Aesthetically, Axiom borrowed equally from the anarchopunk tradition (circled A and crossed $, peace symbol visible in the band's font...) and the crust beauty canons (hairy and slimy font, chaos cross...). Since it was 1997, some elements of the cover and booklet are rather pixelated which is unfortunate but pretty typical of a time when digital imaging was still new (but no one realized that it would look old much quicker than the cut'n'paste technique... oh well, what do they say about hindsight again?). The lyrics are obviously of a highly political nature as the band promoted "Freedom through: community, education, direct action". The subjects tackled on the Ep are the corrupt nature of capitalism and its upholders, drug use as a sad way to cope with life, war (you didn't see that one coming, did you?) and the prison system and how it is part of the social fabric. In addition to the lyrics, there is a massive booklet with essays, statistics, articles, pictures, drawings etc in order to illustrate the band's message and provide more information about the topics that the songs deal with. Some parts of the booklet haven't aged that well - which makes sense since the articles were accurately contextualized and were written 20 years ago - but it is still a very good illustration of the state of the anarchopunk scene in the late 90's and of the bitterness and frustration felt by the band about the passivity and hypocrisy of the political punk scene at the time. I especially recommend the essay that opens the booklet, which is about punk and apathy. Idealistic maybe but at least it is heartfelt and a lot of the criticism still rings true.
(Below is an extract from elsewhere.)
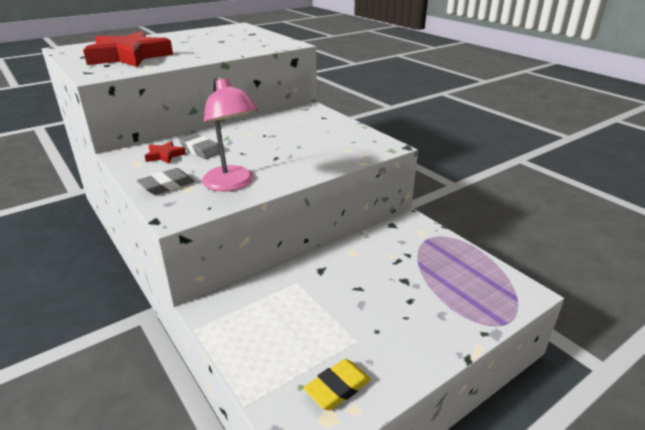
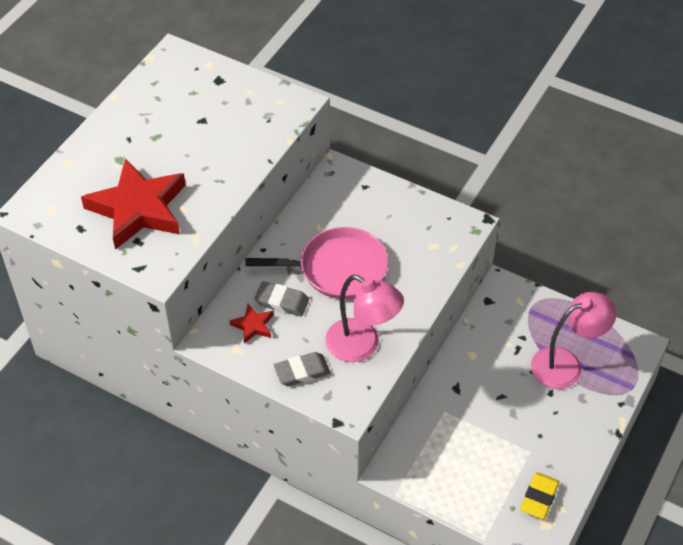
camera: 25 degrees left, 20 degrees up
(167, 185) = (302, 372): grey eraser -> grey eraser turned 45 degrees clockwise
(261, 145) = (338, 269): none -> pink pan
(439, 284) = (566, 364): none -> pink lamp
After Axiom split up, Joel drummed for short-lived bands like Ausgebombt and Midnight and accessorily started singing for a band called Hellshock (you may have heard of them, they're kinda famous), while Alex and Kevin formed War Machine with Kelly and Hopper from Detestation. As for Ben, he joined Resistant Culture in the early 00's. Apparently, Axiom reformed recently, though I am clueless about the current line-up (I know Ben is part of it), and they recorded a new album that can be listened to on the internet and sounds pretty good, judging from the few songs I have heard.